Human keypoint data
--
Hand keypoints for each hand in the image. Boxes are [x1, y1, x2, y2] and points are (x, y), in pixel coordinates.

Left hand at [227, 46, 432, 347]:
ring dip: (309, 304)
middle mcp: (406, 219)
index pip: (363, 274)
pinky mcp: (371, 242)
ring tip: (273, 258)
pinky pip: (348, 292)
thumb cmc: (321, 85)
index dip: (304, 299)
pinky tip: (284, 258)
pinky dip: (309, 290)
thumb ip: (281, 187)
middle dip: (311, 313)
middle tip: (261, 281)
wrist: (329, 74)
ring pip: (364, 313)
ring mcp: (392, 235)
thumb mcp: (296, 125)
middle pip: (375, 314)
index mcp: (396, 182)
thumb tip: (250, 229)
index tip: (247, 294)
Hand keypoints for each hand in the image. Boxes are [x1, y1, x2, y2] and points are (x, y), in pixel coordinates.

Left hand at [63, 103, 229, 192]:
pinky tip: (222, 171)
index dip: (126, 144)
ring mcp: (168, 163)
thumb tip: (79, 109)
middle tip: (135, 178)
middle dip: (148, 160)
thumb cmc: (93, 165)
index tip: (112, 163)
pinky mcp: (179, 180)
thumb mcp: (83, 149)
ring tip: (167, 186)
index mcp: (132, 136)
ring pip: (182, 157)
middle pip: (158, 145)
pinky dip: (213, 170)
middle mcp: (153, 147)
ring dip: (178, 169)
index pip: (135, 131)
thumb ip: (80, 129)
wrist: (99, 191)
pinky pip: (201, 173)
--
WORK ITEM:
Repeat exactly the lines from the one containing "thumb mcp: (296, 125)" to the end of the records.

RESULT BELOW:
thumb mcp: (296, 125)
middle pip: (375, 314)
index mcp: (396, 182)
thumb tip: (250, 229)
index tip: (247, 294)
Hand keypoints for each hand in the image. Boxes are [x1, y1, x2, y2] and points are (x, y), in pixel coordinates.

Left hand at [63, 103, 229, 192]:
pinky tip: (222, 171)
index dip: (126, 144)
ring mcp: (168, 163)
thumb tip: (79, 109)
middle tip: (135, 178)
middle dip: (148, 160)
thumb cmc: (93, 165)
index tip: (112, 163)
pinky mcp: (179, 180)
thumb mcp: (83, 149)
ring tip: (167, 186)
index mcp: (132, 136)
ring pip: (182, 157)
middle pip: (158, 145)
pinky dip: (213, 170)
middle mcp: (153, 147)
ring dip: (178, 169)
index pip: (135, 131)
thumb ip: (80, 129)
wrist: (99, 191)
pinky pip: (201, 173)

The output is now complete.